- Instructions -
1/ Retype the passage from the Palouse Falls thread starting at "Wow, fantastic!" and ending at "the painting pop.".
2/ In the Palouse Falls thread, how many of the painter's sons went along on the trip to the falls?
3/ Decide whether each statement agrees with the Palouse Falls thread, answering yes or no and quoting the deciding words: (a) The painter reached the falls at sunrise. (b) The painting shows Palouse Falls in Eastern Washington. (c) TerryCurley says the water in the painting has less color than in the photo.

- Source document -

* * * * * * *

# Palouse Falls



## Oregon Artist (Dec 6, 2013)

Painting of Palouse Falls in Eastern Washington
Arches rough 12X16


----------



## Susan Mulno (Apr 13, 2015)

Where's the "LOVE" button? This is my favorite of yours! :vs_love::vs_love::vs_love:


----------



## kpnuts (Apr 3, 2016)

Very dramatic


----------



## Oregon Artist (Dec 6, 2013)

Susan Mulno said:


> Where's the "LOVE" button? This is my favorite of yours! :vs_love::vs_love::vs_love:


Thanks Susan, I went out there last week with 2 of my sons (300 miles each way!) and hit it at sunset to get the color on the rocks. Here is a photo showing a wider view.


----------



## Susan Mulno (Apr 13, 2015)

It was worth the trip!


----------



## dickhutchings (Oct 6, 2015)

I think you painted the beauty that a photograph would never have shown.


----------



## SuddenLife (Jun 2, 2015)

Very lovely! Great work ^^


----------



## Liz (Jan 10, 2015)

Wow, fantastic!


----------



## TerryCurley (Jan 4, 2015)

Really nice. I like that you gave the water more color than the photo, it makes the painting pop.


----------

* * * * * * *

[Records from a dataset]

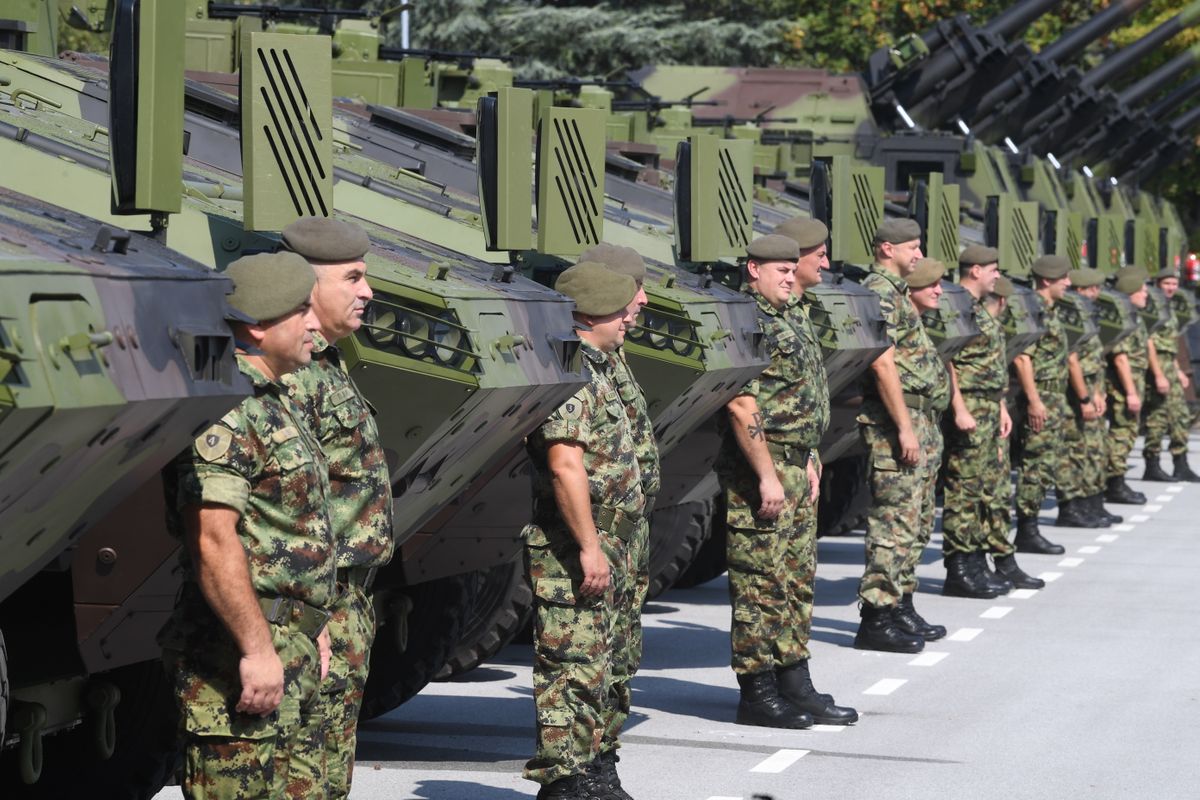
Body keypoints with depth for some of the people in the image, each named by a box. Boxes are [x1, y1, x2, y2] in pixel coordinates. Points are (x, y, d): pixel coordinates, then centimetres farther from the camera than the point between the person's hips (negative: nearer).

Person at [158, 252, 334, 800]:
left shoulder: (271, 402, 18)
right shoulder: (224, 410, -16)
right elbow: (212, 539, -23)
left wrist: (309, 625, 23)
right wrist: (256, 648, -25)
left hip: (289, 653, 11)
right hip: (242, 652, -11)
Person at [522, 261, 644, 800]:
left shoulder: (595, 366, 17)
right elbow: (566, 465, -25)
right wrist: (589, 548, -25)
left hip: (601, 549, 11)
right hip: (571, 551, -11)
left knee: (592, 669, 14)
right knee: (573, 667, -7)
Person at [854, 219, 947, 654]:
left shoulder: (896, 292, 18)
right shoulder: (879, 293, -14)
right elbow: (883, 364, -20)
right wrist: (904, 427, -22)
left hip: (914, 417, 11)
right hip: (892, 421, -11)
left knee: (910, 522, 15)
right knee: (893, 521, -10)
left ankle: (901, 605, 22)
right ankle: (875, 619, -9)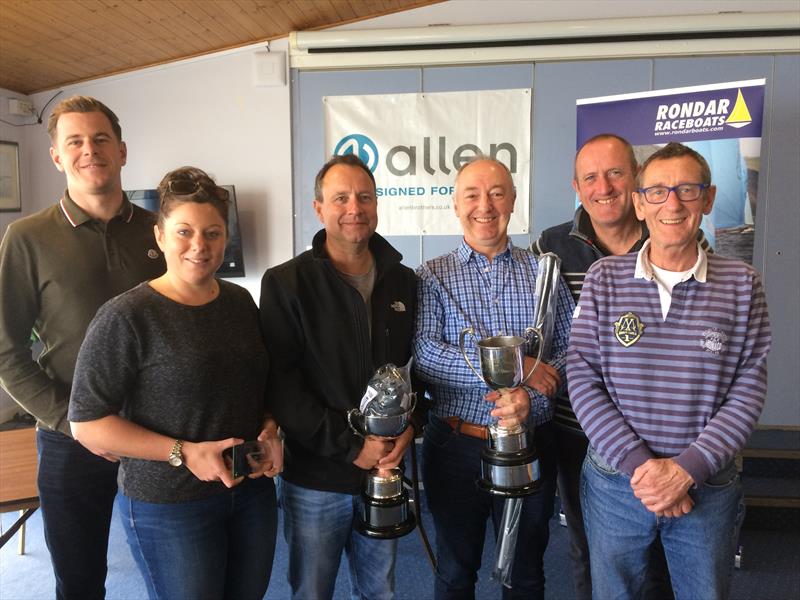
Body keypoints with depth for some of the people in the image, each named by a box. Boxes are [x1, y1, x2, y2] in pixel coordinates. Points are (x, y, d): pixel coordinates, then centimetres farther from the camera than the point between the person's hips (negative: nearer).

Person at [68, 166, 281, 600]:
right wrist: (184, 453, -20)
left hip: (253, 490, 6)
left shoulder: (240, 302, 3)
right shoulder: (125, 317, -16)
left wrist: (270, 431, -4)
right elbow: (87, 423, -14)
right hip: (169, 506, -5)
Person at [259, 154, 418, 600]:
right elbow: (280, 383, -14)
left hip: (386, 470, 4)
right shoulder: (287, 283, -8)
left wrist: (409, 428, -8)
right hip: (316, 479, -3)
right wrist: (349, 445, -17)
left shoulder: (403, 281, 5)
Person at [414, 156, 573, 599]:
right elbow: (424, 356, -17)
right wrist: (515, 367, -21)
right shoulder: (432, 277, -3)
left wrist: (532, 398, -21)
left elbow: (571, 350, -3)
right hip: (456, 447, -1)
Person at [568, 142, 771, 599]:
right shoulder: (604, 279, -4)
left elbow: (749, 390, -5)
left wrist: (686, 469, -15)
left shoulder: (742, 284, -3)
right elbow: (583, 378, -7)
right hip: (615, 483, 0)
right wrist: (637, 463, -15)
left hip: (708, 488, 0)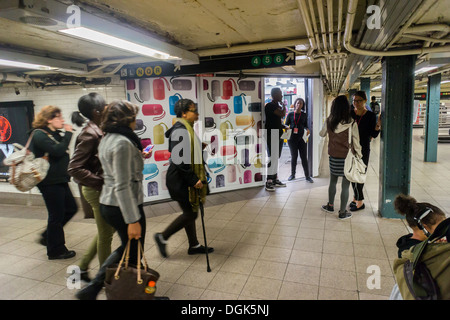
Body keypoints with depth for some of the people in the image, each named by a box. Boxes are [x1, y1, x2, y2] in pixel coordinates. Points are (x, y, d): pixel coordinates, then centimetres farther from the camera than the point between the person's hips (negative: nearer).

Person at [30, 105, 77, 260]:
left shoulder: (55, 134, 15)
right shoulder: (40, 135, -13)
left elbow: (63, 152, 9)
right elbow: (58, 151, -26)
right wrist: (68, 133, -18)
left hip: (59, 180, 9)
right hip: (50, 182, -9)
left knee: (71, 208, 15)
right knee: (57, 215, 1)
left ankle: (48, 236, 31)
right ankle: (56, 250, 17)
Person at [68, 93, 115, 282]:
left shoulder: (97, 131, 6)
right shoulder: (90, 134, -20)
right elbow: (75, 168, -24)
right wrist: (101, 182, -22)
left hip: (103, 190, 9)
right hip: (97, 191, -9)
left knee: (106, 231, 22)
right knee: (105, 235, 8)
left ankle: (82, 268, 35)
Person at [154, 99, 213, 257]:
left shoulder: (186, 128, 12)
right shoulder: (180, 130, -20)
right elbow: (179, 159, -26)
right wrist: (193, 179, -23)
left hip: (185, 180, 10)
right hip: (180, 180, -10)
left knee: (189, 212, 17)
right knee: (190, 214, -1)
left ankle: (194, 245, 30)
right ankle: (162, 237, 15)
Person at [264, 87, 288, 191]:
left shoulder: (278, 105, 17)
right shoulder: (269, 105, -12)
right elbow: (282, 114, -24)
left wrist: (284, 127, 6)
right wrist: (284, 106, -5)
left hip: (279, 135, 9)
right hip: (271, 135, -9)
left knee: (276, 158, 12)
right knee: (272, 158, -9)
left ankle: (275, 180, 21)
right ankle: (268, 182, -4)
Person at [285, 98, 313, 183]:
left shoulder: (304, 115, 8)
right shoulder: (290, 114, 3)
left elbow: (305, 125, 15)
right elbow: (286, 125, 6)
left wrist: (307, 129, -7)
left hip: (301, 138, 1)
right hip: (292, 138, -1)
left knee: (304, 157, 0)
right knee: (294, 156, 6)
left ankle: (307, 176, 7)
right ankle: (292, 174, 21)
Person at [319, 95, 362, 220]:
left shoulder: (329, 121, -5)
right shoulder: (351, 123, -13)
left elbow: (322, 134, 13)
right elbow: (356, 142, -9)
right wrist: (359, 156, 2)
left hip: (333, 157, 3)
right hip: (347, 158, -3)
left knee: (333, 182, 20)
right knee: (345, 186, 7)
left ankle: (330, 206, 35)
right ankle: (342, 212, 17)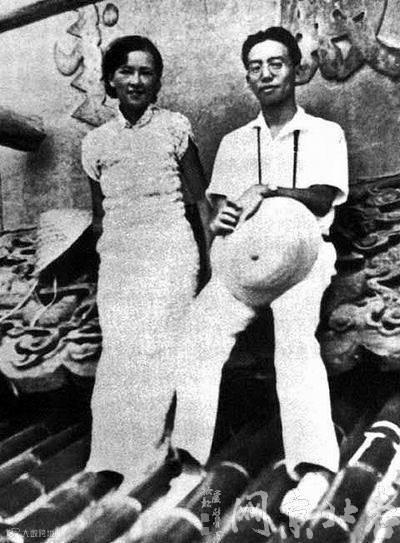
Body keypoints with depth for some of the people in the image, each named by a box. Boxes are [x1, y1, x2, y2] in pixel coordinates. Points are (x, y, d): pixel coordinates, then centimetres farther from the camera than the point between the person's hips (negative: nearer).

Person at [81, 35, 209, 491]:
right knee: (120, 349, -1)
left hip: (171, 252, -2)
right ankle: (115, 453, 10)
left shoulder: (174, 128, 3)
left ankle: (145, 451, 7)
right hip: (118, 257, 3)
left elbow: (199, 200, 4)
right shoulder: (96, 142, 10)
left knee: (160, 348, -6)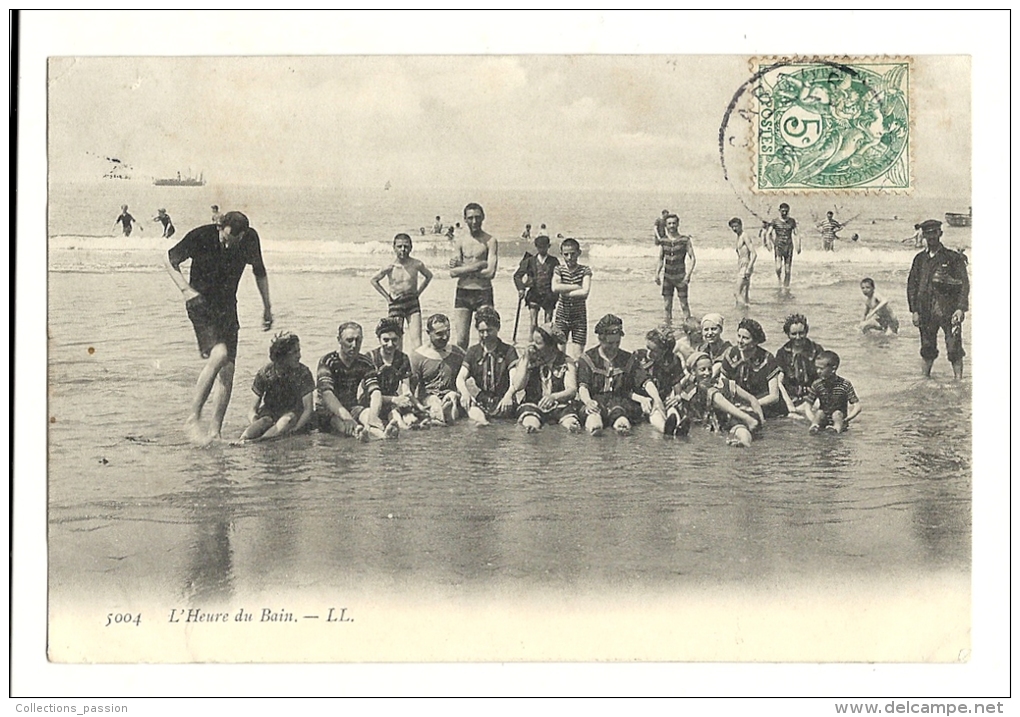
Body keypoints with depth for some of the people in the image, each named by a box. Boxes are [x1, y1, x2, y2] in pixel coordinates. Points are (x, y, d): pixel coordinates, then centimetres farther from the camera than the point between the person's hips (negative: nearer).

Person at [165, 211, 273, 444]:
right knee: (219, 353, -27)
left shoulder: (250, 239, -7)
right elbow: (170, 260, -3)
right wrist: (185, 289, -17)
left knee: (227, 369, -5)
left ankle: (215, 432, 2)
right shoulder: (200, 236, -18)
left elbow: (259, 272, 12)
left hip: (228, 306, 4)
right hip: (201, 303, -4)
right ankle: (193, 419, -18)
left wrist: (267, 308, 14)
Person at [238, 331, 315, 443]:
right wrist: (254, 423, -28)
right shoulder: (265, 373, -6)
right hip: (269, 412, 1)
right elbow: (254, 407, -4)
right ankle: (242, 440, -57)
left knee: (287, 420, -37)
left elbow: (308, 409, -12)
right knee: (264, 421, -35)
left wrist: (295, 428, -31)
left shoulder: (303, 373, -10)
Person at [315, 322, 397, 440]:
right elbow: (327, 394, -28)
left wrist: (373, 416, -38)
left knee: (367, 413, -29)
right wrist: (346, 416, -47)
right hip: (328, 412, -4)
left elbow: (375, 392, -14)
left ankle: (382, 433, -65)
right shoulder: (327, 362, -12)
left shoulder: (365, 363, 0)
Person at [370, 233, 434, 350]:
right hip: (396, 304, 0)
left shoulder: (417, 265, -4)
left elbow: (429, 276, 16)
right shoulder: (390, 268, -7)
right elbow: (374, 280, 8)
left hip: (412, 302, 0)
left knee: (416, 341, -10)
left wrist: (419, 291, 8)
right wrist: (387, 296, 4)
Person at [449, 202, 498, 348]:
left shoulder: (490, 241, -2)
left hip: (484, 293, -2)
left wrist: (463, 269, -7)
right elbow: (453, 272, -4)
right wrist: (478, 265, -12)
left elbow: (490, 272, -12)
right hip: (463, 293, 2)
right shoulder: (459, 240, 6)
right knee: (461, 339, 2)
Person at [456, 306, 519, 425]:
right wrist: (465, 393, -21)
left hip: (501, 401, -1)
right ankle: (480, 420, -51)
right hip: (480, 400, 1)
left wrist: (509, 395, -29)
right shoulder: (473, 352, 15)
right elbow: (460, 378, 3)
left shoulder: (508, 351, 8)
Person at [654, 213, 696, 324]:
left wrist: (688, 274, -15)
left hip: (680, 276, -4)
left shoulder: (685, 240, -5)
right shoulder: (663, 241, 5)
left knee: (684, 304, -5)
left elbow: (693, 258, -5)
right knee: (667, 305, 5)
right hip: (667, 277, 4)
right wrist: (657, 274, 2)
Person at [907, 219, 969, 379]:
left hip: (949, 310, -4)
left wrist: (960, 309, -14)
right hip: (926, 311, 4)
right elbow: (912, 285, 14)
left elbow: (964, 284, -3)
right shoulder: (920, 259, 12)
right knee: (927, 349, 11)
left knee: (954, 350, -8)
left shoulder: (953, 258, 0)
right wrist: (914, 310, 5)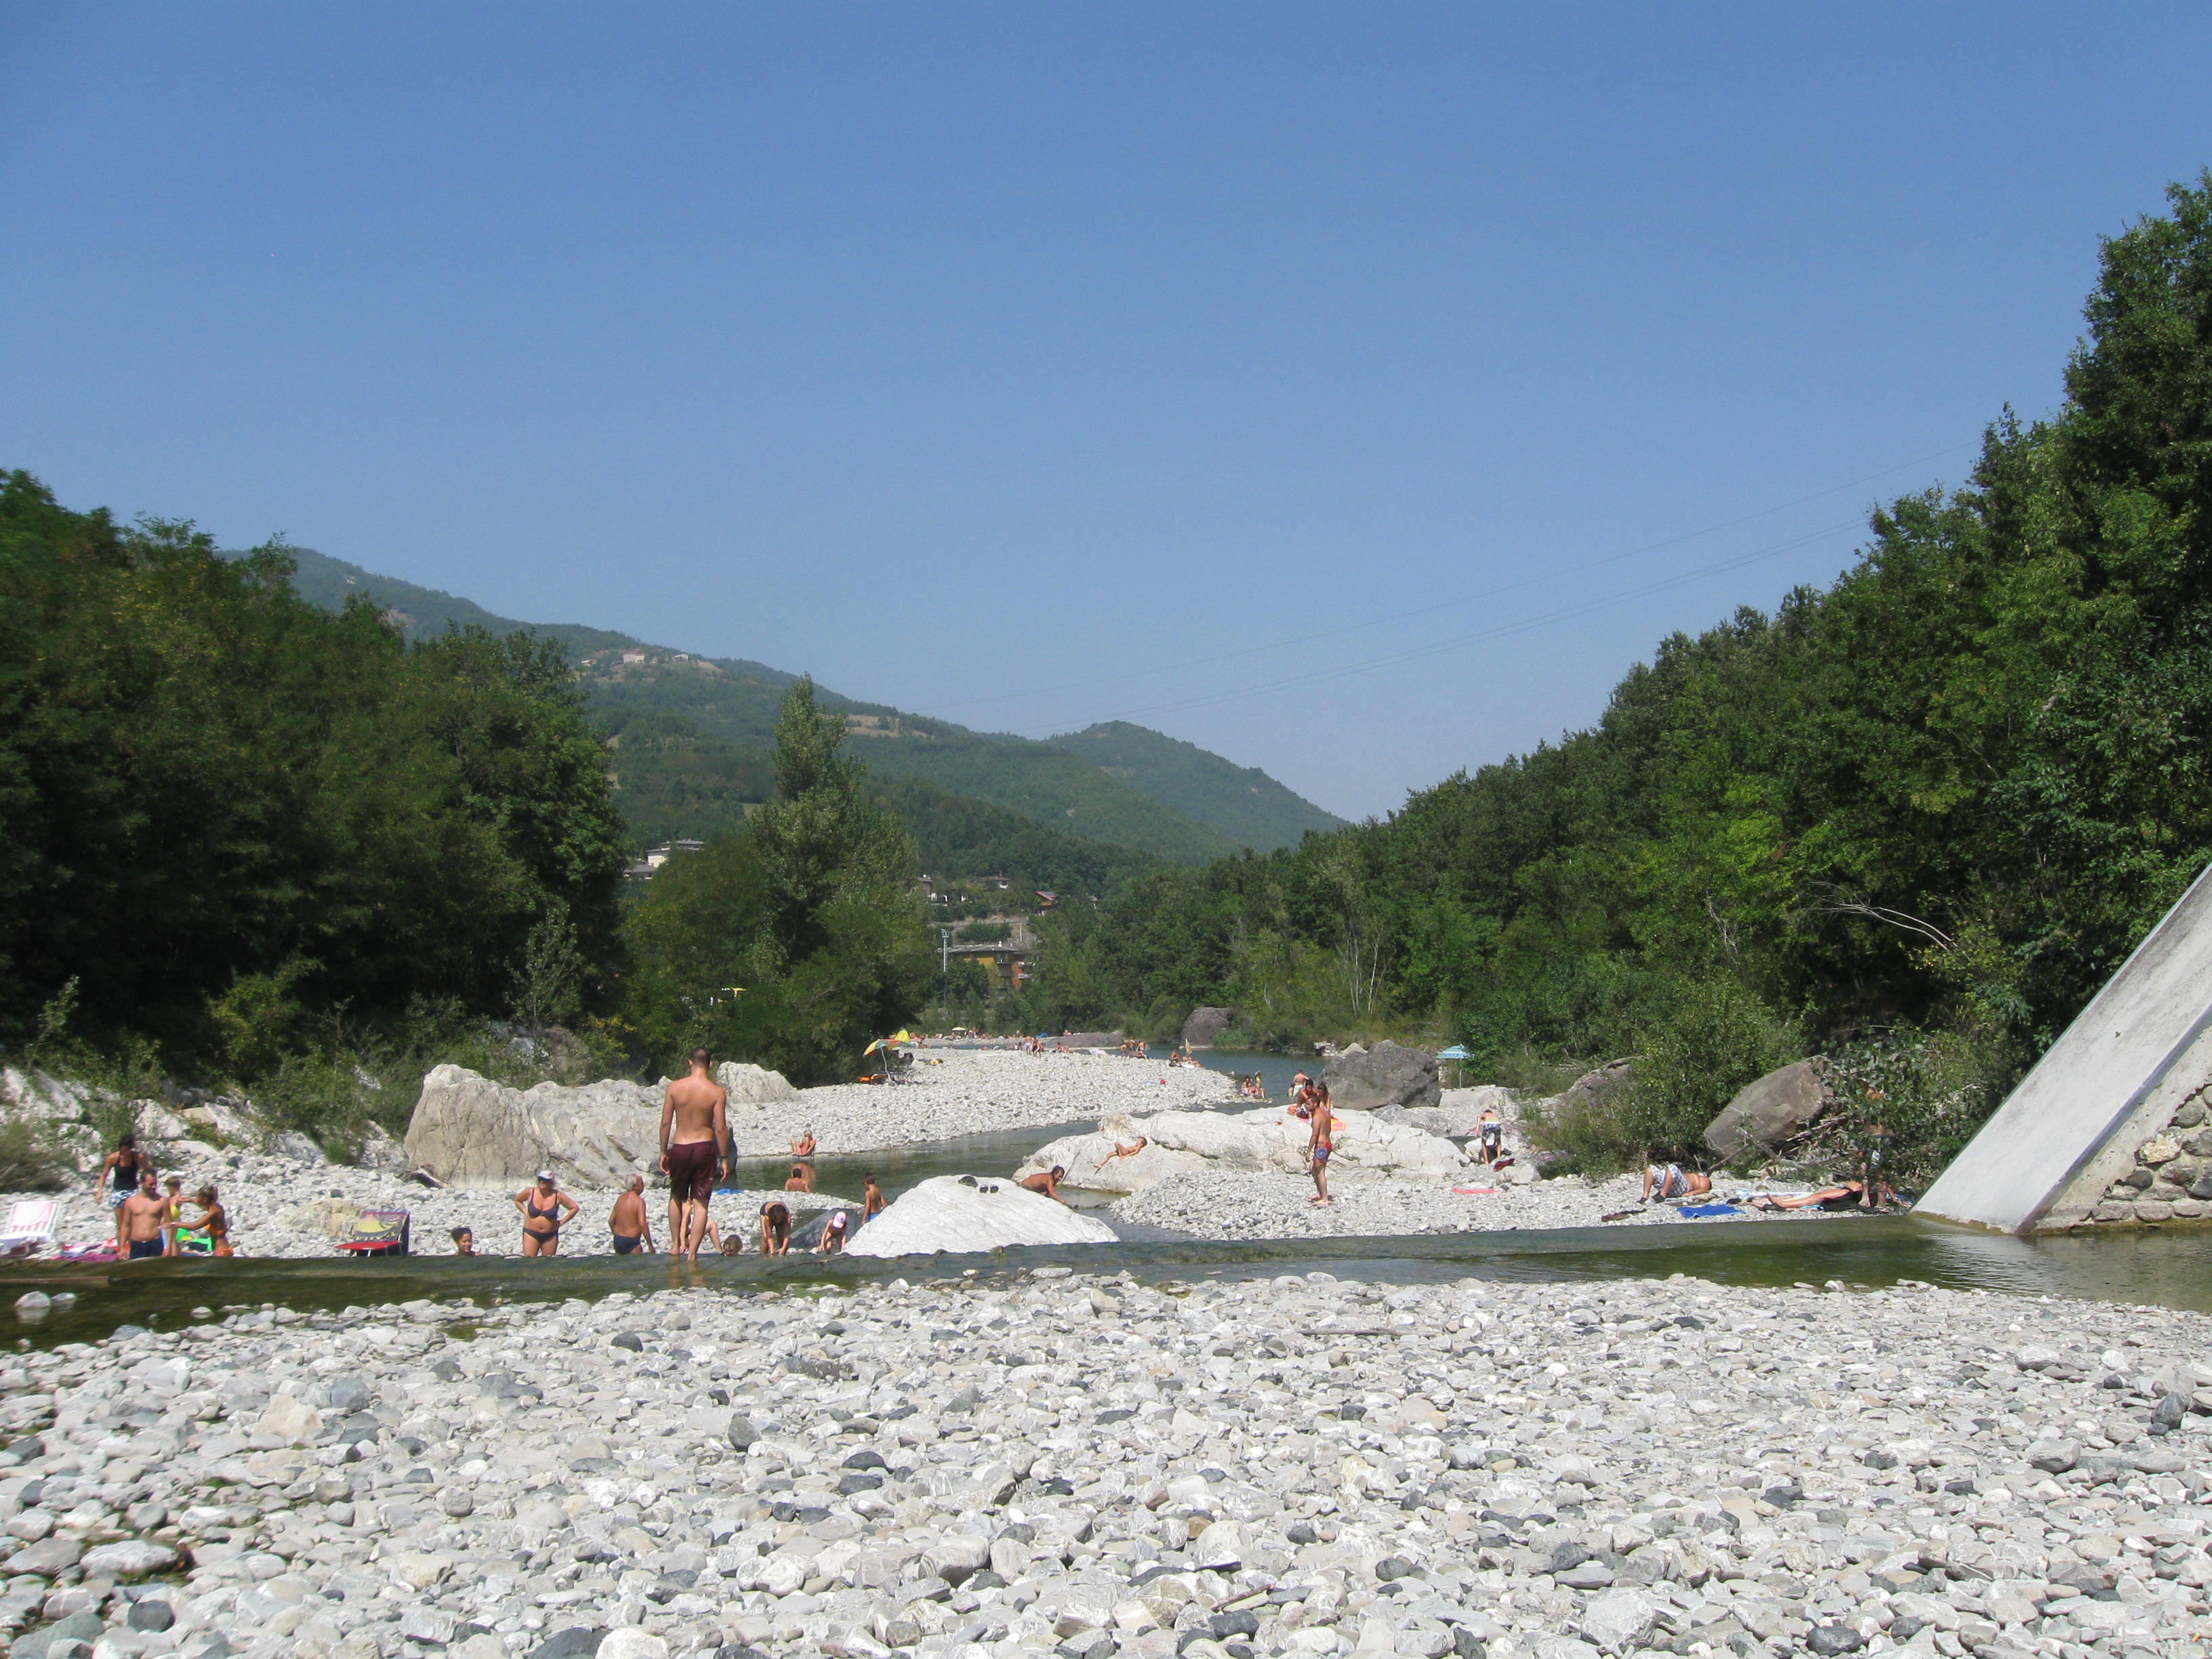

* * * * * * *

- Answers for each item -
1/
Wow, fantastic!


----------



## TerryCurley (Jan 4, 2015)

Really nice. I like that you gave the water more color than the photo, it makes the painting pop.

2/ Two of the painter's sons went along.

3/
(a) No: "hit it at sunset to get the color on the rocks"
(b) Yes: "Painting of Palouse Falls in Eastern Washington"
(c) No: "I like that you gave the water more color than the photo"